┌────────

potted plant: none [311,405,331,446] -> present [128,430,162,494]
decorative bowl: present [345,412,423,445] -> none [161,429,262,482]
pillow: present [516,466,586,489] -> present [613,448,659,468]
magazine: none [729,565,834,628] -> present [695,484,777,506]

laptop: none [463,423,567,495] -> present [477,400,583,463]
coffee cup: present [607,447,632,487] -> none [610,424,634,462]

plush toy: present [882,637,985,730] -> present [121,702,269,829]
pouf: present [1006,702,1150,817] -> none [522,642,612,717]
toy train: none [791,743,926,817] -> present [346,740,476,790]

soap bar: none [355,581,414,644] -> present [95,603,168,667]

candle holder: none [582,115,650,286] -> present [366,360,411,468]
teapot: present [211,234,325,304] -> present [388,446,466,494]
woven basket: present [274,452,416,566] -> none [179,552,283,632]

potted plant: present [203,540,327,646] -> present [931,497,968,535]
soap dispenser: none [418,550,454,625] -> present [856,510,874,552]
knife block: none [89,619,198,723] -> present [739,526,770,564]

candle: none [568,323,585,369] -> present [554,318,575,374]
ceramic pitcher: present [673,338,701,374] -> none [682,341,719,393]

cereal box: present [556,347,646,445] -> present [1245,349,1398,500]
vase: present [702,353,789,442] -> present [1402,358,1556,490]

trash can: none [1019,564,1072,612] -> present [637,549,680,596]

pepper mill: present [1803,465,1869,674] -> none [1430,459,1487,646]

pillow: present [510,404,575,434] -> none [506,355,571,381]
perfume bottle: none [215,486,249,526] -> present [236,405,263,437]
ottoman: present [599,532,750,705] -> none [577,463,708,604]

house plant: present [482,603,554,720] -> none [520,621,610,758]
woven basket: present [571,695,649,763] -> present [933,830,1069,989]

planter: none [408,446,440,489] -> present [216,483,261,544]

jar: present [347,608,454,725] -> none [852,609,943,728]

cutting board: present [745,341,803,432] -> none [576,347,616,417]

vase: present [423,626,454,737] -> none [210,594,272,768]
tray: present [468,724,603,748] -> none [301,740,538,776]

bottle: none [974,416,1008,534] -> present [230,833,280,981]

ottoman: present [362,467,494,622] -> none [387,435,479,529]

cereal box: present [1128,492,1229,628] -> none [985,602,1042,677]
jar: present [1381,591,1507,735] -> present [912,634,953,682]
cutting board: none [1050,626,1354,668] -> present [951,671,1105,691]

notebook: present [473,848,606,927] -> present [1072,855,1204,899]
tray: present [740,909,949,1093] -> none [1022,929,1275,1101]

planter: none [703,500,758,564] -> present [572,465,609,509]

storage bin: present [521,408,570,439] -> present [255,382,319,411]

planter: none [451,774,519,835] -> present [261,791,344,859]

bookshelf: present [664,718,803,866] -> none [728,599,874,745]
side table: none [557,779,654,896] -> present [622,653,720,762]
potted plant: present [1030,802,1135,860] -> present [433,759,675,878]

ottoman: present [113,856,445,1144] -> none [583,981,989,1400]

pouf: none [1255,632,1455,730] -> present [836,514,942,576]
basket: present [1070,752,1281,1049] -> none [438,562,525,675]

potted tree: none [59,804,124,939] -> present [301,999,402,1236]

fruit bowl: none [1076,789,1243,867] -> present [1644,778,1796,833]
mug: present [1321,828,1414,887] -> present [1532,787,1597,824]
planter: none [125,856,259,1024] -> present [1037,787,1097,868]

└────────

Exactly the lines from the one holding "planter: none [408,446,440,489]" through the end of the records above are to be returned, and nothing else.

Answer below:
planter: none [408,446,440,489] -> present [216,483,261,544]

jar: present [347,608,454,725] -> none [852,609,943,728]

cutting board: present [745,341,803,432] -> none [576,347,616,417]

vase: present [423,626,454,737] -> none [210,594,272,768]
tray: present [468,724,603,748] -> none [301,740,538,776]

bottle: none [974,416,1008,534] -> present [230,833,280,981]

ottoman: present [362,467,494,622] -> none [387,435,479,529]

cereal box: present [1128,492,1229,628] -> none [985,602,1042,677]
jar: present [1381,591,1507,735] -> present [912,634,953,682]
cutting board: none [1050,626,1354,668] -> present [951,671,1105,691]

notebook: present [473,848,606,927] -> present [1072,855,1204,899]
tray: present [740,909,949,1093] -> none [1022,929,1275,1101]

planter: none [703,500,758,564] -> present [572,465,609,509]

storage bin: present [521,408,570,439] -> present [255,382,319,411]

planter: none [451,774,519,835] -> present [261,791,344,859]

bookshelf: present [664,718,803,866] -> none [728,599,874,745]
side table: none [557,779,654,896] -> present [622,653,720,762]
potted plant: present [1030,802,1135,860] -> present [433,759,675,878]

ottoman: present [113,856,445,1144] -> none [583,981,989,1400]

pouf: none [1255,632,1455,730] -> present [836,514,942,576]
basket: present [1070,752,1281,1049] -> none [438,562,525,675]

potted tree: none [59,804,124,939] -> present [301,999,402,1236]

fruit bowl: none [1076,789,1243,867] -> present [1644,778,1796,833]
mug: present [1321,828,1414,887] -> present [1532,787,1597,824]
planter: none [125,856,259,1024] -> present [1037,787,1097,868]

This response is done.